[Records from a collection]
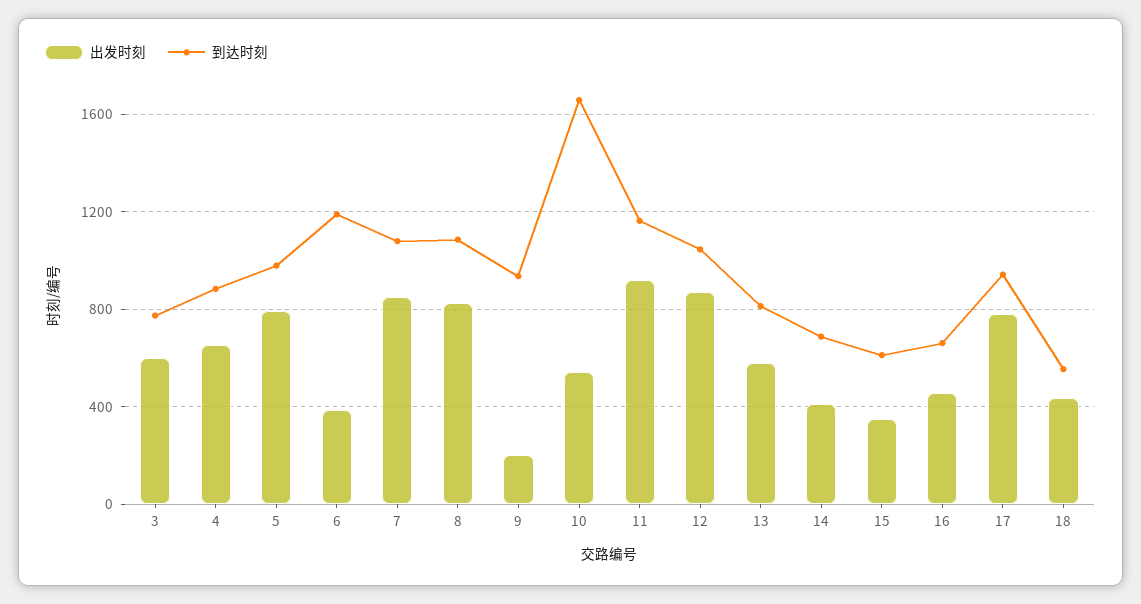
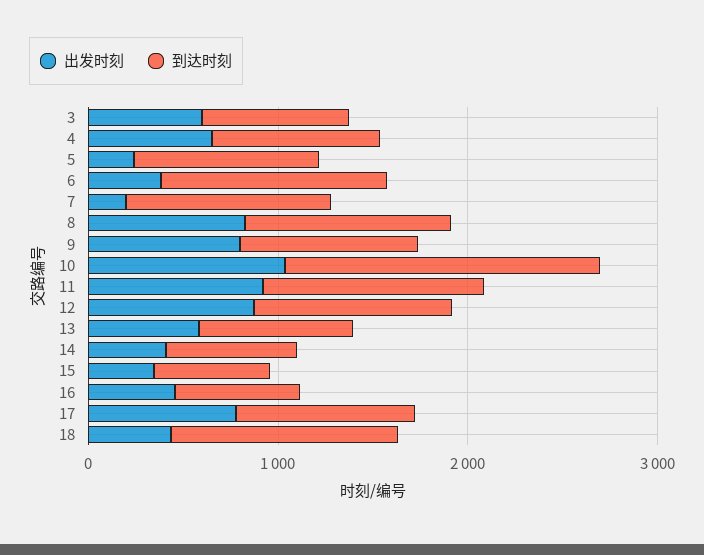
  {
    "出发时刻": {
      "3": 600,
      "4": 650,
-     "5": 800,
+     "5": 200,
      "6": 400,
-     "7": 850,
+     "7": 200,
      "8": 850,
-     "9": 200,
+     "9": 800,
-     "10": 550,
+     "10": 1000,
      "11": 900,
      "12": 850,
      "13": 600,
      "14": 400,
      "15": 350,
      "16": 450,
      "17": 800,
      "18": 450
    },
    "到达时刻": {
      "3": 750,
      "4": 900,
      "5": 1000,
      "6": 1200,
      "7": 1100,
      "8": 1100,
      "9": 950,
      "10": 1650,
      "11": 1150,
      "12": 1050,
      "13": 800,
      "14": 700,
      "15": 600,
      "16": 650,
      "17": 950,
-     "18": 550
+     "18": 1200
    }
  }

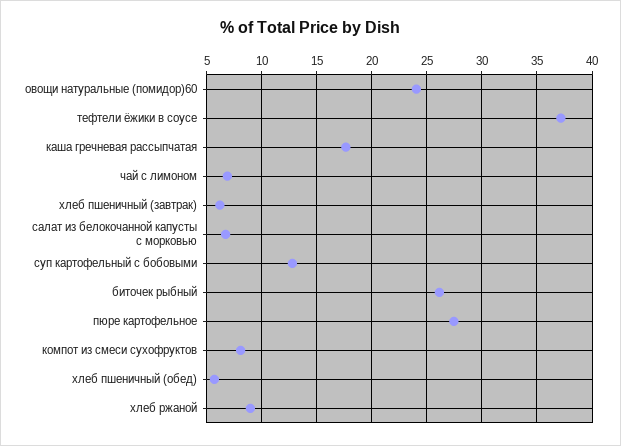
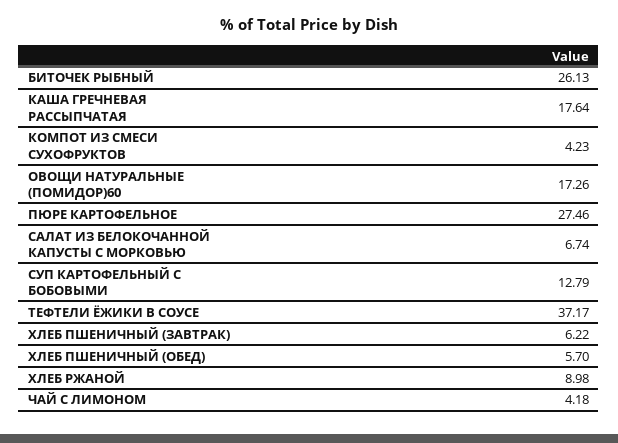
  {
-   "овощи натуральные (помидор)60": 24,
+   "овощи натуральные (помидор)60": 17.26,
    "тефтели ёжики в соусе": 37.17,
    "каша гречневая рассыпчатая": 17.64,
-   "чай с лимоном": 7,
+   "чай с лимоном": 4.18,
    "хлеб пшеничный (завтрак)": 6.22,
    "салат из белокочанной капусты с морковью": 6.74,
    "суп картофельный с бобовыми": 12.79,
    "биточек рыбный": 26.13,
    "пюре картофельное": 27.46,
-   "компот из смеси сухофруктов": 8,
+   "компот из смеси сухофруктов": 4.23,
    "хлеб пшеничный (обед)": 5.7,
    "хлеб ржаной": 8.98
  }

## ASSIGNMENT
Give the records again exactly, minus the pictures.

## REPLY
  {
    "出发时刻": {
      "3": 600,
      "4": 650,
-     "5": 800,
+     "5": 200,
      "6": 400,
-     "7": 850,
+     "7": 200,
      "8": 850,
-     "9": 200,
+     "9": 800,
-     "10": 550,
+     "10": 1000,
      "11": 900,
      "12": 850,
      "13": 600,
      "14": 400,
      "15": 350,
      "16": 450,
      "17": 800,
      "18": 450
    },
    "到达时刻": {
      "3": 750,
      "4": 900,
      "5": 1000,
      "6": 1200,
      "7": 1100,
      "8": 1100,
      "9": 950,
      "10": 1650,
      "11": 1150,
      "12": 1050,
      "13": 800,
      "14": 700,
      "15": 600,
      "16": 650,
      "17": 950,
-     "18": 550
+     "18": 1200
    }
  }

  {
-   "овощи натуральные (помидор)60": 24,
+   "овощи натуральные (помидор)60": 17.26,
    "тефтели ёжики в соусе": 37.17,
    "каша гречневая рассыпчатая": 17.64,
-   "чай с лимоном": 7,
+   "чай с лимоном": 4.18,
    "хлеб пшеничный (завтрак)": 6.22,
    "салат из белокочанной капусты с морковью": 6.74,
    "суп картофельный с бобовыми": 12.79,
    "биточек рыбный": 26.13,
    "пюре картофельное": 27.46,
-   "компот из смеси сухофруктов": 8,
+   "компот из смеси сухофруктов": 4.23,
    "хлеб пшеничный (обед)": 5.7,
    "хлеб ржаной": 8.98
  }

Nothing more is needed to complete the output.